Хлыщеватый парнишка показал на экран в углу. Я подошел и положил на него пальцы, дождался вопроса и сказал свое имя, которое Наблюдатель имеет право говорить только другому Наблюдателю и только в гостинице. Экран засветился, и человек с выпученными глазами, с эмблемой Наблюдателя на правой, а не на левой руке, что свидетельствовало о его высоком положении в союзе, повторил мое имя и сказал:

– Тебе следовало бы разузнать все получше, прежде, чем идти в Роум.

Гостиница переполнена.

– Я ищу лишь крова и работы.

– Человек с твоим чувством юмора должен входить в союз Клоунов, сказал он.

– Я не вижу тут ничего смешного.

– Согласно законам, принятым большинством голосов на нашей последней сессии, гостиница не обязана принимать новых постояльцев, если не имеет такой возможности.
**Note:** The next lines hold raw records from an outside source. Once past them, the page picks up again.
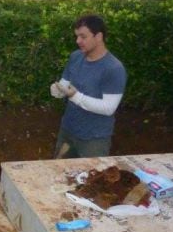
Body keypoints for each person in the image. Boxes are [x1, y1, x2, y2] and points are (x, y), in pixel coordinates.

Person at [49, 14, 127, 158]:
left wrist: (75, 96)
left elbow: (108, 108)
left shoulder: (114, 68)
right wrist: (58, 91)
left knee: (91, 179)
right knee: (58, 174)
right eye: (77, 36)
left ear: (98, 37)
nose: (78, 41)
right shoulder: (75, 57)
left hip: (94, 140)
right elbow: (64, 84)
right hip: (68, 131)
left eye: (83, 37)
Мы не имеем такой возможности. Всего хорошего, дружище.

Я был ошеломлен.

– Я ничего не знаю о таком ограничении! Это невозможно! Чтобы союз вышвыривал своего члена из собственной гостиницы… когда он является с оббитыми ногами, еле живой от усталости, человека моих лет, пришедшего из Эгапта по Межконтинентальному Мосту, голодного, чужого в этом городе…

– Почему ты сперва не связался с нами?

– Мне и в голову не пришло, что это необходимо.

– Новые ограничения…

– Разве может Воля допускать такие ограничения? – закричал я. – Я требую права! Вышвыривать на улицу того, кто Наблюдал, еще до того, как вы родились…

– Потише, братец, потише.

– Но у вас же есть какой-нибудь угол, где я могу спать… и объедки, чтобы накормить меня…

Голос мой из угрожающего перешел в умоляющий, и лицо его смягчилось, из равнодушного в сочувствующее.

– У нас нет места, нет еды. Теперь настали тяжелые времена для нашего союза, сам знаешь. Ходят разговоры, что нас вовсе распустят, как бесполезную роскошь, как прореху в кармане Воли. Мы очень ограничены в своих возможностях. В Роум все прибывают Наблюдатели, у нас сейчас очень скудный рацион, и если мы пустим тебя, рацион станет еще скудное.

– Но куда же мне идти? Что делать?

– Мой совет, – произнес он тихо, – проси милости у принца Роума.